What this task involves - With the images excluded, set down every line of the listing below exactly.

Information given -
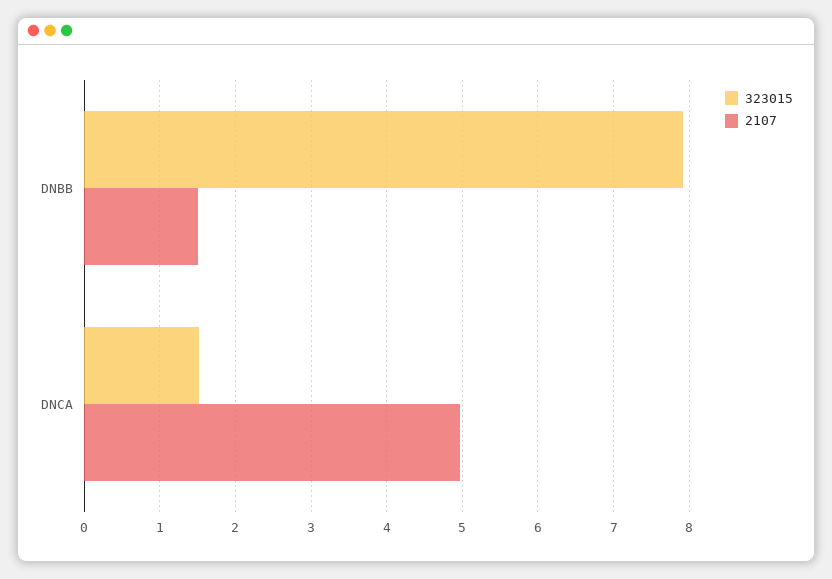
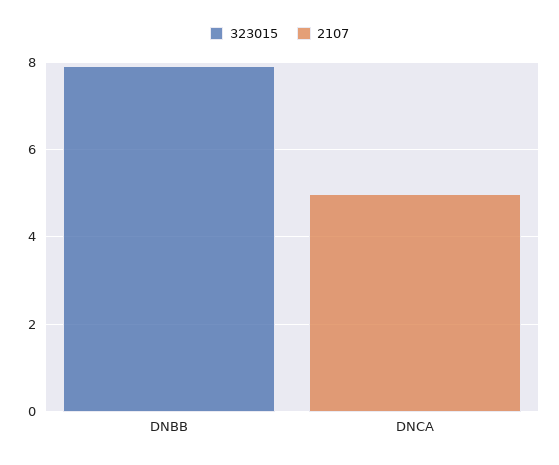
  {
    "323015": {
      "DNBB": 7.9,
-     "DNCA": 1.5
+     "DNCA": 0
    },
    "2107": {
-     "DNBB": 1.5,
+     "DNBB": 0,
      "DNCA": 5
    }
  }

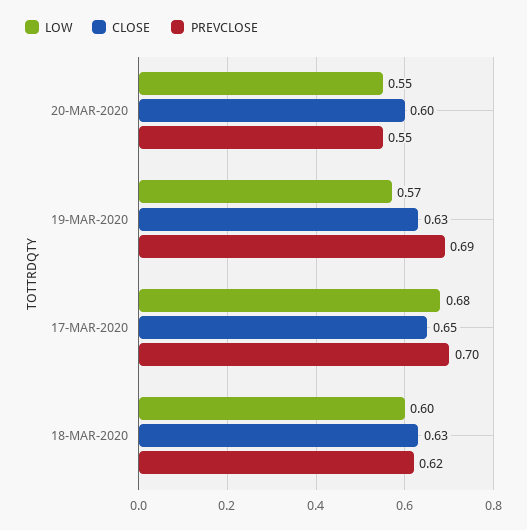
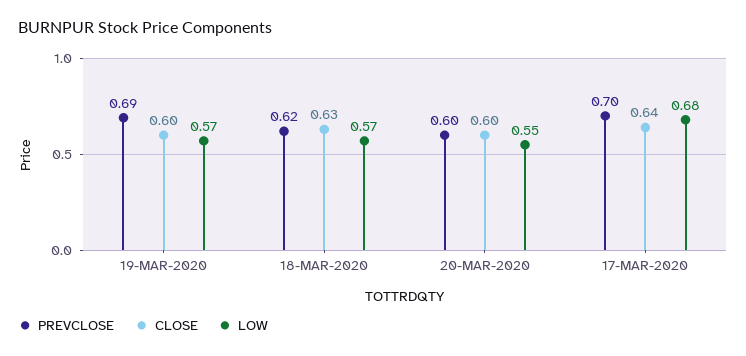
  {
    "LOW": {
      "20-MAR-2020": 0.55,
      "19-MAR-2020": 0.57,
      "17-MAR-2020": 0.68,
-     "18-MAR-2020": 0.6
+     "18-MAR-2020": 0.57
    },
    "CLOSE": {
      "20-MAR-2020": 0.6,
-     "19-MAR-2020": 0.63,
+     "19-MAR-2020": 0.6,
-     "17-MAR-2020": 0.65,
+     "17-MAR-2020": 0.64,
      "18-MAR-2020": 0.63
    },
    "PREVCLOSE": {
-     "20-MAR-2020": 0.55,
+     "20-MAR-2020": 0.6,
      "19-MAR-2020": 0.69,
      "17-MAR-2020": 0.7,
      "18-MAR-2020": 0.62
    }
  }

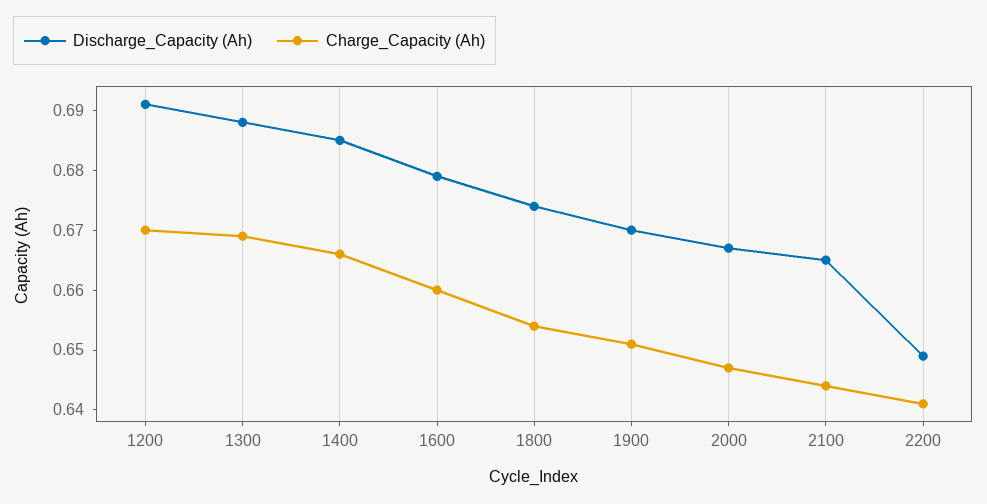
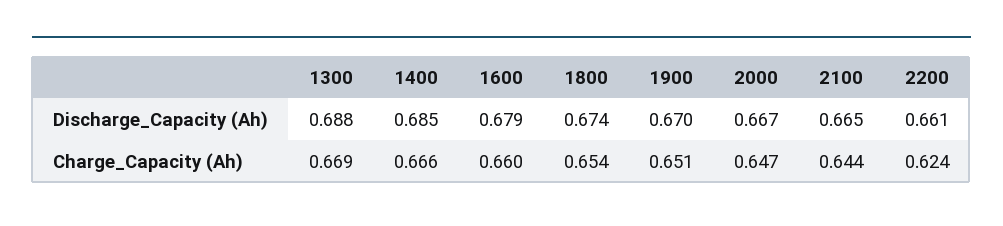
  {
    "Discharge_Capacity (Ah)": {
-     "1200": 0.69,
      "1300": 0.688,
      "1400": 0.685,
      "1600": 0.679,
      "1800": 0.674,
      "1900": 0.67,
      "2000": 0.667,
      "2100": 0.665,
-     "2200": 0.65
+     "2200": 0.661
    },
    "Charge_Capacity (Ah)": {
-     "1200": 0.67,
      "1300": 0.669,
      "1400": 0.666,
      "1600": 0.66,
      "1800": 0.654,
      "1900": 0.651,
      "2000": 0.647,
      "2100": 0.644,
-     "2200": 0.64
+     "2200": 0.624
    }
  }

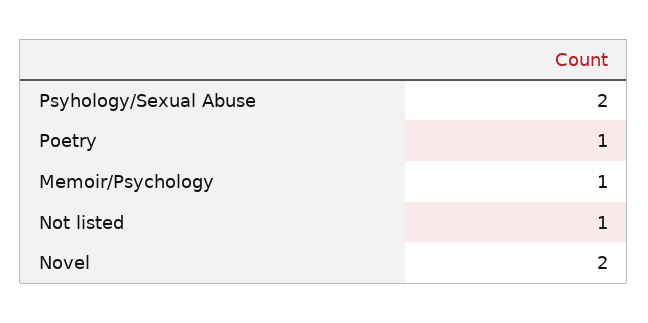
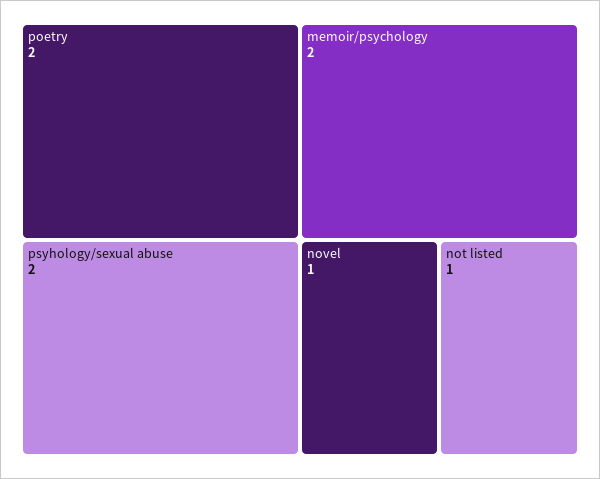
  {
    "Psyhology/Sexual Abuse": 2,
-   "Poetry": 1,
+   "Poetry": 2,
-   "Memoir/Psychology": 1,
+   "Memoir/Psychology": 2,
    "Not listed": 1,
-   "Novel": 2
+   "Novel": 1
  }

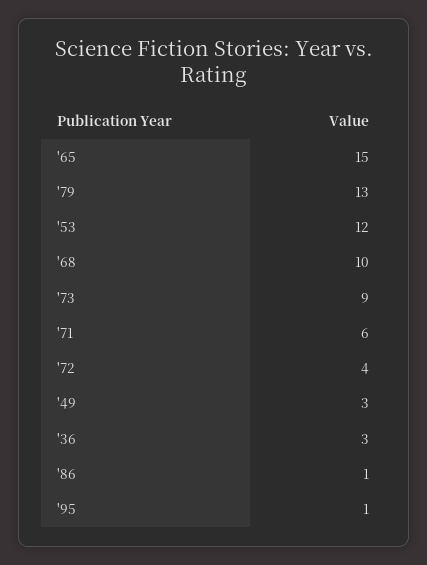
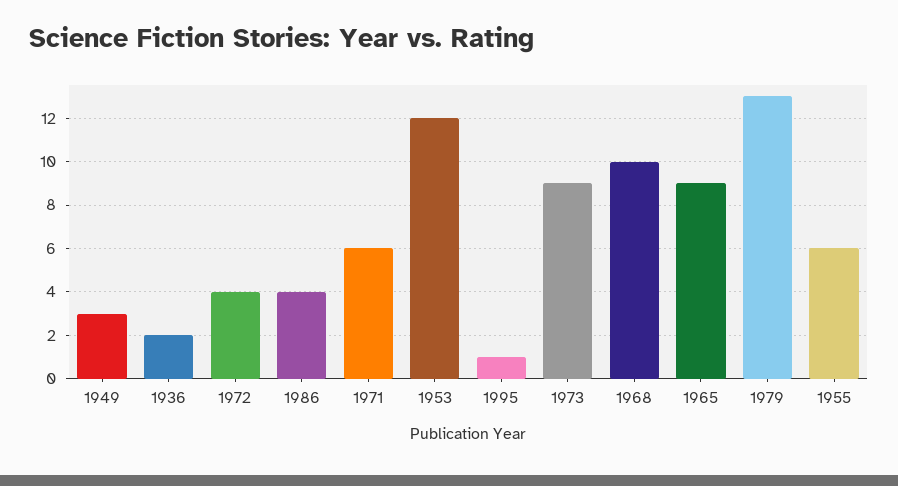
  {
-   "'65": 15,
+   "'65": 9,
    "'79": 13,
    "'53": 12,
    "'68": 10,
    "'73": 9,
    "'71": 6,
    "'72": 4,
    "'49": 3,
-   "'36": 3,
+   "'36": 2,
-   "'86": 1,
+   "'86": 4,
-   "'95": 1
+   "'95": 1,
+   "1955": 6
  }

Answer below -
  {
    "323015": {
      "DNBB": 7.9,
-     "DNCA": 1.5
+     "DNCA": 0
    },
    "2107": {
-     "DNBB": 1.5,
+     "DNBB": 0,
      "DNCA": 5
    }
  }

  {
    "LOW": {
      "20-MAR-2020": 0.55,
      "19-MAR-2020": 0.57,
      "17-MAR-2020": 0.68,
-     "18-MAR-2020": 0.6
+     "18-MAR-2020": 0.57
    },
    "CLOSE": {
      "20-MAR-2020": 0.6,
-     "19-MAR-2020": 0.63,
+     "19-MAR-2020": 0.6,
-     "17-MAR-2020": 0.65,
+     "17-MAR-2020": 0.64,
      "18-MAR-2020": 0.63
    },
    "PREVCLOSE": {
-     "20-MAR-2020": 0.55,
+     "20-MAR-2020": 0.6,
      "19-MAR-2020": 0.69,
      "17-MAR-2020": 0.7,
      "18-MAR-2020": 0.62
    }
  }

  {
    "Discharge_Capacity (Ah)": {
-     "1200": 0.69,
      "1300": 0.688,
      "1400": 0.685,
      "1600": 0.679,
      "1800": 0.674,
      "1900": 0.67,
      "2000": 0.667,
      "2100": 0.665,
-     "2200": 0.65
+     "2200": 0.661
    },
    "Charge_Capacity (Ah)": {
-     "1200": 0.67,
      "1300": 0.669,
      "1400": 0.666,
      "1600": 0.66,
      "1800": 0.654,
      "1900": 0.651,
      "2000": 0.647,
      "2100": 0.644,
-     "2200": 0.64
+     "2200": 0.624
    }
  }

  {
    "Psyhology/Sexual Abuse": 2,
-   "Poetry": 1,
+   "Poetry": 2,
-   "Memoir/Psychology": 1,
+   "Memoir/Psychology": 2,
    "Not listed": 1,
-   "Novel": 2
+   "Novel": 1
  }

  {
-   "'65": 15,
+   "'65": 9,
    "'79": 13,
    "'53": 12,
    "'68": 10,
    "'73": 9,
    "'71": 6,
    "'72": 4,
    "'49": 3,
-   "'36": 3,
+   "'36": 2,
-   "'86": 1,
+   "'86": 4,
-   "'95": 1
+   "'95": 1,
+   "1955": 6
  }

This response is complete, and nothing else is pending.